==== SOURCE TEXT ====

Glass half full?
How do you read the following sentence?
Opportunityisnowhere.
If you saw opportunity is now here, you are one of life’s eternal optimists
If you saw opportunity is nowhere, you’re like me and a trifle depressed right now
If you saw opportunity I snow here, you’re screwed
Tags: optimism

May 22nd, 2008 at 12:33 pm
I saw “opportunity is nowhere” – but I’m not so sure whether this is pessimism or just the fact that when trying to make sense of that sort of thing I always seem to automatically split words at the last possible moment rather than the first.
May 23rd, 2008 at 9:06 am
We were taught this in assembly back when I was 11 or so, so I can’t participate.
Funnily enough, this exact wordplay was going through my mind a couple of days ago, as were some others, but I took no note of them and have now forgotten
May 23rd, 2008 at 10:31 am
Oh, and in regards to the question that prompted the thread title, I’d have to say that that depends on whether one is filling the glass, or drinking from it
May 23rd, 2008 at 10:39 am
Ha
Actually there’s a joke someone told me recently that optimists think the glass is half full, pessimists think the glass is half empty, and auditors want to know your justification for putting that much water in the glass in the first place
May 24th, 2008 at 12:36 pm
…and engineers think the glass is twice the required size!

==== DATASET EXTRACT ====

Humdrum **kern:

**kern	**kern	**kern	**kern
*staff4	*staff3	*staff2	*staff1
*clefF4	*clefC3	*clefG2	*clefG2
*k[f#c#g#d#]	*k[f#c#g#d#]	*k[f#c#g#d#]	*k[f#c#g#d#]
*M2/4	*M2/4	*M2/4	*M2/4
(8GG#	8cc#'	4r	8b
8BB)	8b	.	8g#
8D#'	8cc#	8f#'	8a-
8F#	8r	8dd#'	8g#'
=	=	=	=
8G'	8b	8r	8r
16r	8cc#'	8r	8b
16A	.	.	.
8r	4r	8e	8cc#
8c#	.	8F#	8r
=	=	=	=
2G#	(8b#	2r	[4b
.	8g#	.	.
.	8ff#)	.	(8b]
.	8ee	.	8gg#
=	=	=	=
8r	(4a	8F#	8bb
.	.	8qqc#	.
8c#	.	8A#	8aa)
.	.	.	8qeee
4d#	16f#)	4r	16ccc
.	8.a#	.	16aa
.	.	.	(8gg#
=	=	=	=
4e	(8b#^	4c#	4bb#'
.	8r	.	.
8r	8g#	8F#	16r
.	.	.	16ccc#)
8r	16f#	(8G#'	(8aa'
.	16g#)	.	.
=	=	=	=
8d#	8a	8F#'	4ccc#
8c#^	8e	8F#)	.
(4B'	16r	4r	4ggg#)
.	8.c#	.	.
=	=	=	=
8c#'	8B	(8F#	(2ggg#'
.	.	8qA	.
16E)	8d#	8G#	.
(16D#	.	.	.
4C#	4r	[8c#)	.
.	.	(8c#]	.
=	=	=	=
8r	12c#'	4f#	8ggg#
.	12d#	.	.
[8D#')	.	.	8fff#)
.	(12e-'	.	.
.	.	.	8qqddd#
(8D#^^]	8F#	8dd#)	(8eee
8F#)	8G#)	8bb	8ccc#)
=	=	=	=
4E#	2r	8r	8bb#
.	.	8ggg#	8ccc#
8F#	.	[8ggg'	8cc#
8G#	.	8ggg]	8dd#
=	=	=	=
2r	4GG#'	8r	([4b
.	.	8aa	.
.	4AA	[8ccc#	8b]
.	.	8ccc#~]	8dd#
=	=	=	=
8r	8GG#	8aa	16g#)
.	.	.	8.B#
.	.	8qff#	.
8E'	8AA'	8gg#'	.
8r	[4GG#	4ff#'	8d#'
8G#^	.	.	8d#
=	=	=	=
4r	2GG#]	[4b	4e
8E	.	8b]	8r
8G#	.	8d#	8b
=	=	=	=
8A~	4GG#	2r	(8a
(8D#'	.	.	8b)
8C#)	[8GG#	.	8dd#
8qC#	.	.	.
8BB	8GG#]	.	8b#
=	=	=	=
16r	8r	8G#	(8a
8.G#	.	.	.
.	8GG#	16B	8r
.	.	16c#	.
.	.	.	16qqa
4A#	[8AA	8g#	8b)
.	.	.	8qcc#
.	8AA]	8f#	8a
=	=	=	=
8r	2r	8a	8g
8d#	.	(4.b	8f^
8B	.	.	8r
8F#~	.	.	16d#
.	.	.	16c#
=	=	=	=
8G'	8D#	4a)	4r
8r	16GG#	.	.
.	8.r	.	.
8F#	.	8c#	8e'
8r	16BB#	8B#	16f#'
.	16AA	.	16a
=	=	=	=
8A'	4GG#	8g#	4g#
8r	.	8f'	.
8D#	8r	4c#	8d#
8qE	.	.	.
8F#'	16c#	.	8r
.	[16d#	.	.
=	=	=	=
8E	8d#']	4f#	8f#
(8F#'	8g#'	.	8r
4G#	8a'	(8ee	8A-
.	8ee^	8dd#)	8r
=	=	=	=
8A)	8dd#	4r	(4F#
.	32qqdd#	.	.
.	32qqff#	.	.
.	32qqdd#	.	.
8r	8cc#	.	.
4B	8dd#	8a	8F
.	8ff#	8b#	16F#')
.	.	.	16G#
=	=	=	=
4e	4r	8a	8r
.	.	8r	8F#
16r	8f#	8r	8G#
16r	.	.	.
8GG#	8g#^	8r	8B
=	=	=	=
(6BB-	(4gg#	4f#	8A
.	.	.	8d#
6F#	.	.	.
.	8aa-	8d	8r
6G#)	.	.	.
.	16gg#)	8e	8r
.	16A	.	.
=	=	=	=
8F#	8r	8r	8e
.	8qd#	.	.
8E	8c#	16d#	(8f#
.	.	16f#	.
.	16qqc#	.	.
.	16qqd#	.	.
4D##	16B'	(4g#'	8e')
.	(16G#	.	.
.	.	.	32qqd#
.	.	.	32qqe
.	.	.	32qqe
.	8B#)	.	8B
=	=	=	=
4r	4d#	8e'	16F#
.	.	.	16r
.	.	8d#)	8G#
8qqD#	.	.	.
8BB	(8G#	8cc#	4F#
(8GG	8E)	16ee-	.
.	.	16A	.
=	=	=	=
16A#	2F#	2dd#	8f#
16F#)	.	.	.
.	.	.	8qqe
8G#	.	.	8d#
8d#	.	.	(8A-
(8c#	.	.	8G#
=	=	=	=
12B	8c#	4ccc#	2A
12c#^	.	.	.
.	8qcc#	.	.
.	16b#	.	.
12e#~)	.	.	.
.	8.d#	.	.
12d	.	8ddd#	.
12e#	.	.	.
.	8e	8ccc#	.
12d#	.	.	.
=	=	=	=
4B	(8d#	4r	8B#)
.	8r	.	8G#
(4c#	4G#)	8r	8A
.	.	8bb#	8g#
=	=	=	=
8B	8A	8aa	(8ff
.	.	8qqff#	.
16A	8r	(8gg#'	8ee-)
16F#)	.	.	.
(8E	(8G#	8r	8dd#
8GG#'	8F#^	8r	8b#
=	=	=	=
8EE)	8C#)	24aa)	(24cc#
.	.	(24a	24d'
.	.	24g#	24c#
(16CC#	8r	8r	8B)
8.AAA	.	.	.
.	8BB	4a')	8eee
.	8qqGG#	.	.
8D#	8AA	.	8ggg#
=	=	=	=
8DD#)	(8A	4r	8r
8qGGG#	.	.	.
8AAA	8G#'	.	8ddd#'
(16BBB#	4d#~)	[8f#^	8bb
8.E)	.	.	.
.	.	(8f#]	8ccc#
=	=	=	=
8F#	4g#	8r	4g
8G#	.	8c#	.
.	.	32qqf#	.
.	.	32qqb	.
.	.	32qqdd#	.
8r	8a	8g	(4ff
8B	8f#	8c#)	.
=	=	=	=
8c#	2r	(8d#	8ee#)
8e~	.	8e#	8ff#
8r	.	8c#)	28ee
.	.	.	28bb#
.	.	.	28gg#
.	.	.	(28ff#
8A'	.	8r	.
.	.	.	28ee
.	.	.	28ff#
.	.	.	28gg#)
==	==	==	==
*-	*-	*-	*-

====

▶ _ABOUT THIS EXERCISE_
Reproduce the whole "Glass half full?" post above, comments included, word for word from its title to its last line.

▶ _OUTPUT_
Glass half full?
How do you read the following sentence?
Opportunityisnowhere.
If you saw opportunity is now here, you are one of life’s eternal optimists
If you saw opportunity is nowhere, you’re like me and a trifle depressed right now
If you saw opportunity I snow here, you’re screwed
Tags: optimism

May 22nd, 2008 at 12:33 pm
I saw “opportunity is nowhere” – but I’m not so sure whether this is pessimism or just the fact that when trying to make sense of that sort of thing I always seem to automatically split words at the last possible moment rather than the first.
May 23rd, 2008 at 9:06 am
We were taught this in assembly back when I was 11 or so, so I can’t participate.
Funnily enough, this exact wordplay was going through my mind a couple of days ago, as were some others, but I took no note of them and have now forgotten
May 23rd, 2008 at 10:31 am
Oh, and in regards to the question that prompted the thread title, I’d have to say that that depends on whether one is filling the glass, or drinking from it
May 23rd, 2008 at 10:39 am
Ha
Actually there’s a joke someone told me recently that optimists think the glass is half full, pessimists think the glass is half empty, and auditors want to know your justification for putting that much water in the glass in the first place
May 24th, 2008 at 12:36 pm
…and engineers think the glass is twice the required size!